We tried using real life objects and scan them into 3D assets in the project for a few reasons. As a documentary story, we actually had these objects and it added credibility to the story. For example, the letters Shimon wrote on toilet paper while he was stranded in the sinkhole. These are old letters that Eli keeps in a special box, since 1997. they are almost falling apart, but there is so much added value in holding a scan of the actual letter, seeing Eli’s handwriting, the smudged ink, the torn paper, it gives another layer of authenticity. Also, it was a way to bring together the visual language of the 360-degree films closer to the 6DOF environments. Another element that was important for us to scan was the lemon tree in Shimon’s garden. By the time we had enough budget to go on production, Shimon had to leave his home and his garden had already wilted.

When we arrived there, everything was wilted, grey, and the trees had already started to fall. The one exception was the lemon tree. It had dried so beautifully, with the lemon intact, and they hadn’t fallen down. All the lemons stayed on the tree, dried, but beautiful and yellow. The beauty within destruction. It’s a concept that followed us all along through the project. The destruction all over the coast is so massive, absolutely terrifying to witness. But nature is so majestic and powerful that it’s breathtaking and beautiful, even in its decline.

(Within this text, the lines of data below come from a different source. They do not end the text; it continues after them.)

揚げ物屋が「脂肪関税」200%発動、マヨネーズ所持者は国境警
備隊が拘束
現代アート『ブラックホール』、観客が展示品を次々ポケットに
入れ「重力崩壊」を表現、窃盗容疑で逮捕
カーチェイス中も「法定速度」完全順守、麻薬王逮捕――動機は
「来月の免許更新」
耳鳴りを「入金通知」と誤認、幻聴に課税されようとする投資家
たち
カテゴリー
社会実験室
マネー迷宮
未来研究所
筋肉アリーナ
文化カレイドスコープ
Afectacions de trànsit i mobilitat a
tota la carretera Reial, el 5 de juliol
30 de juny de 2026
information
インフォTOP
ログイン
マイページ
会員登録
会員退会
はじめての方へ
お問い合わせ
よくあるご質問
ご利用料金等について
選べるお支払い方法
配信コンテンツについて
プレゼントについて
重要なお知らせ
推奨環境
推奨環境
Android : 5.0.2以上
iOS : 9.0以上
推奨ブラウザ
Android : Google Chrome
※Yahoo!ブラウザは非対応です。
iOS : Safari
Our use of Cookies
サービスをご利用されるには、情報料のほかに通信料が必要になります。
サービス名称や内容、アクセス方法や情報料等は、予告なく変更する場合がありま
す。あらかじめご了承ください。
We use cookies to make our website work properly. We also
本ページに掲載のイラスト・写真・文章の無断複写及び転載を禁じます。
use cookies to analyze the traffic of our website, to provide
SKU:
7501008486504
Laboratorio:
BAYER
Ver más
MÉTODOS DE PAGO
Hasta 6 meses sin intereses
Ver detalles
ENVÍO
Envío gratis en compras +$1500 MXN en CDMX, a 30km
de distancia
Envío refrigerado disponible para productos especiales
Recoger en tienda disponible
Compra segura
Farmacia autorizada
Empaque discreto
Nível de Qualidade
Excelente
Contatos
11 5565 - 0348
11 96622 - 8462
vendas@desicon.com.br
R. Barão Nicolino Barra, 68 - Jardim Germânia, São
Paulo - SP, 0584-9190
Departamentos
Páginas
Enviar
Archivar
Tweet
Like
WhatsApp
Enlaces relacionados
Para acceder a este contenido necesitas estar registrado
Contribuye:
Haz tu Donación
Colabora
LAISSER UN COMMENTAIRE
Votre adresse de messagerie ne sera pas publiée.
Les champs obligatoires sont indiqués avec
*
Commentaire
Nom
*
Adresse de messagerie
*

360 technology and 6DOF are very far apart tech wise. It’s not a natural match and most professionals we consulted with told us it’s a bad idea and that it won’t work. But the footage was very precious. We started shooting in 360 way back in 2015 and a lot of the places we shot, like Shimon’s garden, were gone. We didn’t want to give up this footage, it was very valuable, so we tried to match visual elements so it won’t look so foreign. 

Filmmaker: What do you hope to see in the near future of nonfiction VR, AR, and similar media? How are VR’s immersivity and interactivity advancing the documentary form?

Lavy: We are just at the beginning of the possibilities immersive media has to offer us. Technology is advancing so quickly and creators have so much to learn in order to create spaces for our memories to live in. Growing up my dream was to have my own personal Star Trek Holodeck device. Well, Once Upon a Sea is my first attempt at creating that: a visual space for my memories to live in, an alternative space that froze in time, that I can visit anytime. I hope that in the future I will be able to implement AI in these worlds, these digital spaces, so they can keep growing and evolving, not only forward to the future but also back in time. Teaching the machine to also take us back in time, so we can fix all the damage that we did, at least virtually. We are very excited to see what will come next.

VR pushes the documentary form further, giving the user unique access to components of a story that they wouldn’t have otherwise in a “flat” documentary film. For a project about the Dead Sea, this made sense as the experience of falling into a sinkhole, getting close to the Sea, is something quite unique. Not every story or subject lends itself to VR/AR or interactive media, so as creators and producers we need to choose very carefully which stories we want to tell this way.